Processing purposes:

• Managing the waitlist for Investor Area access
• Verifying authorization to represent the organization (for non-private subjects)
• Communications related to investment opportunities in the project
• Regulatory compliance (Art. 76 D.P.R. 445/2000 on false declarations)

Legal basis:

• Explicit consent (Art. 6.1.a GDPR)
• Legitimate interest for authorization verification (Art. 6.1.f GDPR)

Retention:

• Waitlist data: 36 months from registration or until Investor Area access
• Authorization documents: 5 years (regulatory requirement Art. 76 D.P.R. 445/2000)

Uploaded documents are stored on Supabase Storage (EU - Frankfurt) with end-to-end encryption and access limited to authorized administrators only. Data never leaves the European Union.
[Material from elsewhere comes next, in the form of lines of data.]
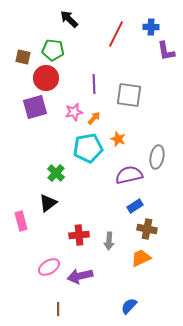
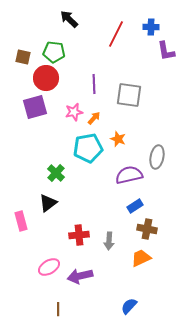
green pentagon: moved 1 px right, 2 px down
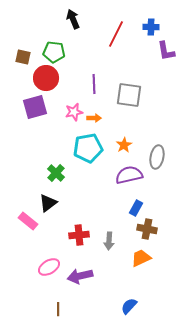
black arrow: moved 4 px right; rotated 24 degrees clockwise
orange arrow: rotated 48 degrees clockwise
orange star: moved 6 px right, 6 px down; rotated 21 degrees clockwise
blue rectangle: moved 1 px right, 2 px down; rotated 28 degrees counterclockwise
pink rectangle: moved 7 px right; rotated 36 degrees counterclockwise
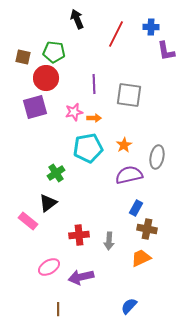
black arrow: moved 4 px right
green cross: rotated 12 degrees clockwise
purple arrow: moved 1 px right, 1 px down
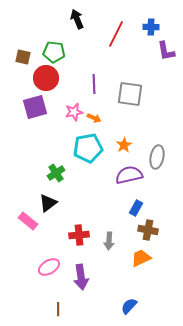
gray square: moved 1 px right, 1 px up
orange arrow: rotated 24 degrees clockwise
brown cross: moved 1 px right, 1 px down
purple arrow: rotated 85 degrees counterclockwise
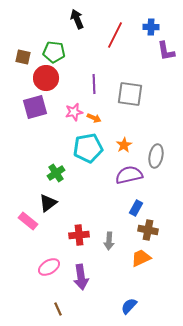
red line: moved 1 px left, 1 px down
gray ellipse: moved 1 px left, 1 px up
brown line: rotated 24 degrees counterclockwise
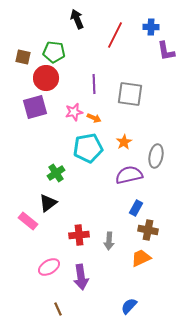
orange star: moved 3 px up
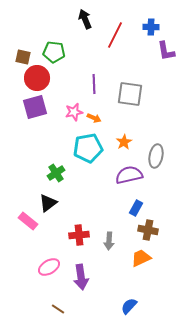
black arrow: moved 8 px right
red circle: moved 9 px left
brown line: rotated 32 degrees counterclockwise
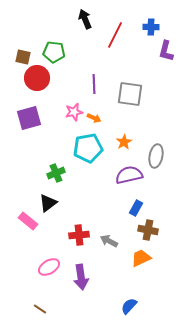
purple L-shape: rotated 25 degrees clockwise
purple square: moved 6 px left, 11 px down
green cross: rotated 12 degrees clockwise
gray arrow: rotated 114 degrees clockwise
brown line: moved 18 px left
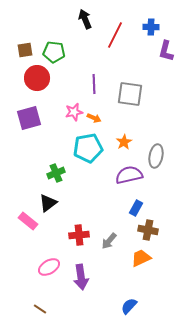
brown square: moved 2 px right, 7 px up; rotated 21 degrees counterclockwise
gray arrow: rotated 78 degrees counterclockwise
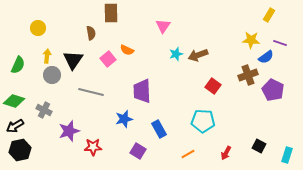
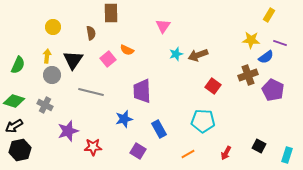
yellow circle: moved 15 px right, 1 px up
gray cross: moved 1 px right, 5 px up
black arrow: moved 1 px left
purple star: moved 1 px left
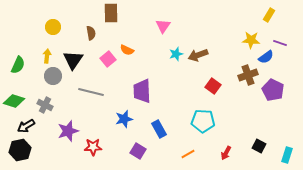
gray circle: moved 1 px right, 1 px down
black arrow: moved 12 px right
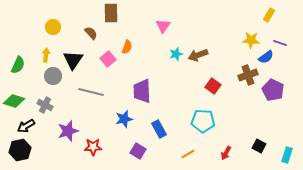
brown semicircle: rotated 32 degrees counterclockwise
orange semicircle: moved 3 px up; rotated 96 degrees counterclockwise
yellow arrow: moved 1 px left, 1 px up
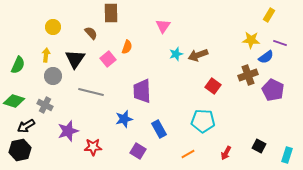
black triangle: moved 2 px right, 1 px up
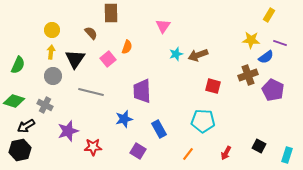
yellow circle: moved 1 px left, 3 px down
yellow arrow: moved 5 px right, 3 px up
red square: rotated 21 degrees counterclockwise
orange line: rotated 24 degrees counterclockwise
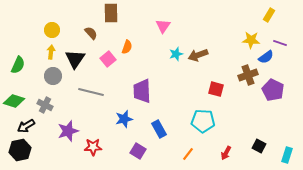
red square: moved 3 px right, 3 px down
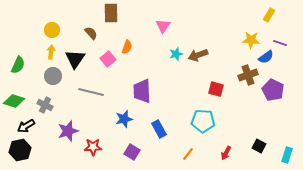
purple square: moved 6 px left, 1 px down
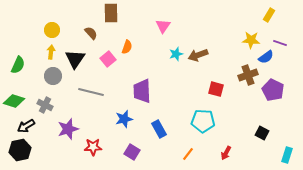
purple star: moved 2 px up
black square: moved 3 px right, 13 px up
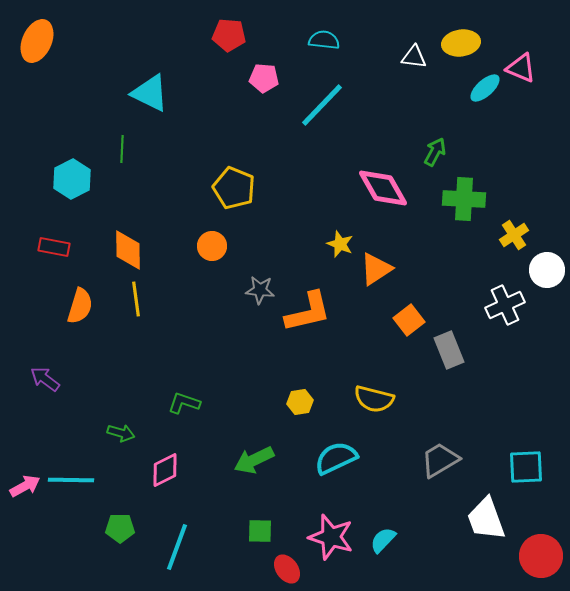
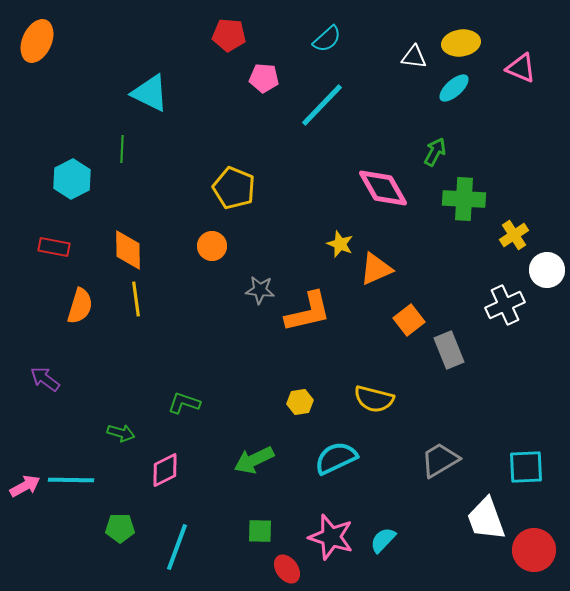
cyan semicircle at (324, 40): moved 3 px right, 1 px up; rotated 132 degrees clockwise
cyan ellipse at (485, 88): moved 31 px left
orange triangle at (376, 269): rotated 9 degrees clockwise
red circle at (541, 556): moved 7 px left, 6 px up
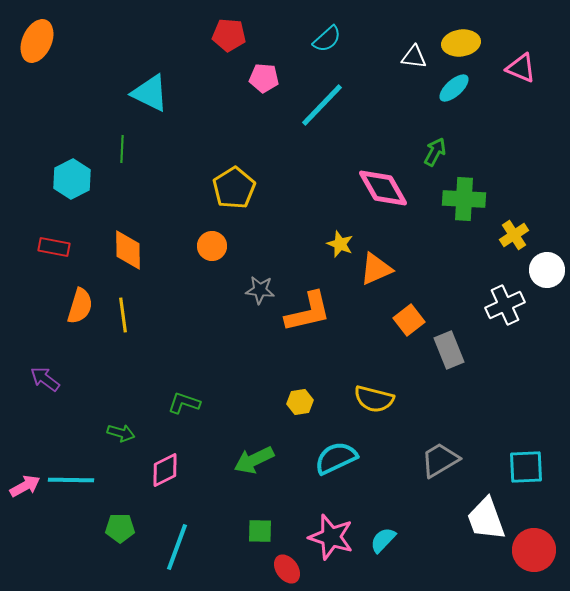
yellow pentagon at (234, 188): rotated 18 degrees clockwise
yellow line at (136, 299): moved 13 px left, 16 px down
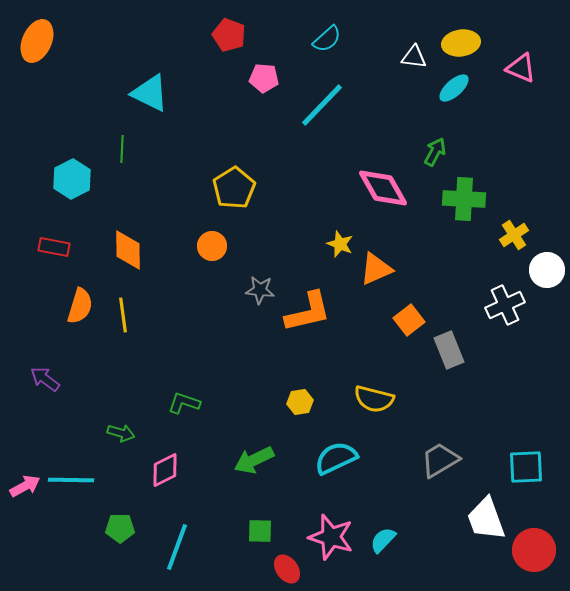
red pentagon at (229, 35): rotated 16 degrees clockwise
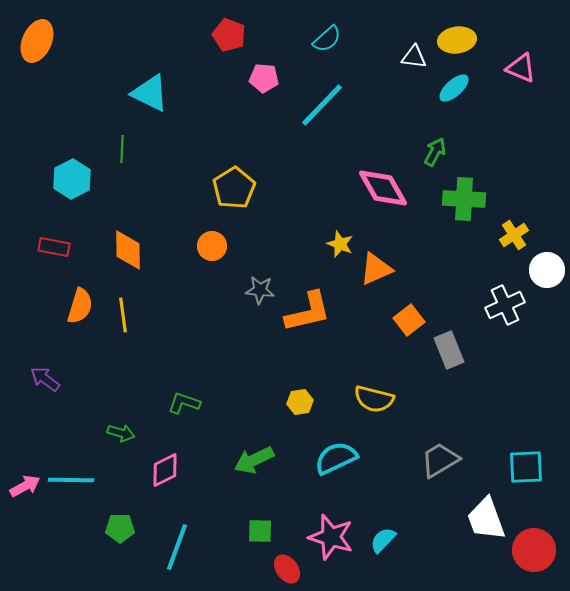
yellow ellipse at (461, 43): moved 4 px left, 3 px up
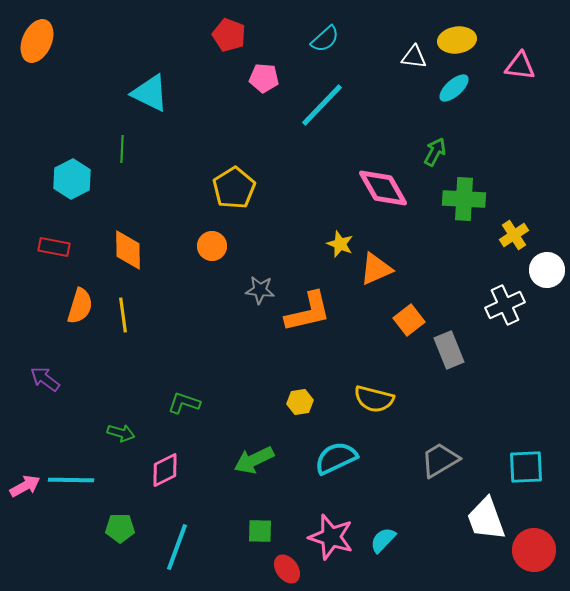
cyan semicircle at (327, 39): moved 2 px left
pink triangle at (521, 68): moved 1 px left, 2 px up; rotated 16 degrees counterclockwise
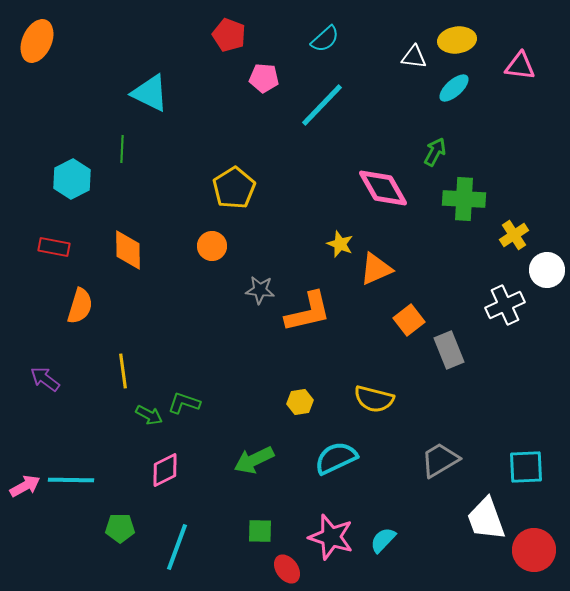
yellow line at (123, 315): moved 56 px down
green arrow at (121, 433): moved 28 px right, 18 px up; rotated 12 degrees clockwise
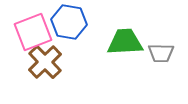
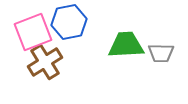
blue hexagon: rotated 20 degrees counterclockwise
green trapezoid: moved 1 px right, 3 px down
brown cross: rotated 12 degrees clockwise
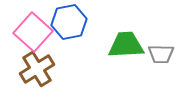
pink square: rotated 27 degrees counterclockwise
gray trapezoid: moved 1 px down
brown cross: moved 8 px left, 7 px down
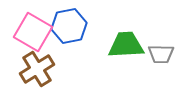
blue hexagon: moved 4 px down
pink square: rotated 12 degrees counterclockwise
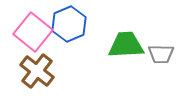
blue hexagon: moved 2 px up; rotated 12 degrees counterclockwise
pink square: rotated 9 degrees clockwise
brown cross: moved 2 px down; rotated 20 degrees counterclockwise
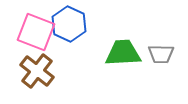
blue hexagon: rotated 12 degrees counterclockwise
pink square: moved 3 px right; rotated 18 degrees counterclockwise
green trapezoid: moved 3 px left, 8 px down
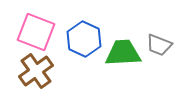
blue hexagon: moved 15 px right, 15 px down
gray trapezoid: moved 2 px left, 9 px up; rotated 20 degrees clockwise
brown cross: moved 1 px left; rotated 16 degrees clockwise
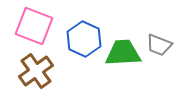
pink square: moved 2 px left, 6 px up
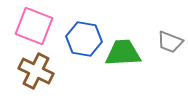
blue hexagon: rotated 16 degrees counterclockwise
gray trapezoid: moved 11 px right, 3 px up
brown cross: rotated 28 degrees counterclockwise
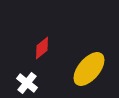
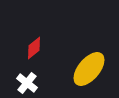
red diamond: moved 8 px left
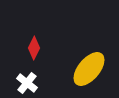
red diamond: rotated 25 degrees counterclockwise
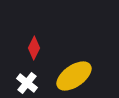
yellow ellipse: moved 15 px left, 7 px down; rotated 15 degrees clockwise
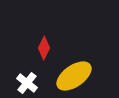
red diamond: moved 10 px right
We implement appropriate technical and organizational security measures to protect personal data:

• Communication encryption (HTTPS/TLS 1.3)
• Content Security Policy (CSP) to prevent XSS attacks
• HTTP Strict Transport Security (HSTS)
• Role-based access control
• Database Row Level Security
• Rate limiting to prevent abuse
• Activity monitoring and logging

We reserve the right to modify this Privacy Policy at any time. In case of substantial changes requiring new consent:

• The version number will be updated
• The cookie banner will be displayed again
• Registered users will receive email notification
• Changes will be visible on the Version History page

We encourage you to periodically check this page to stay informed about any changes.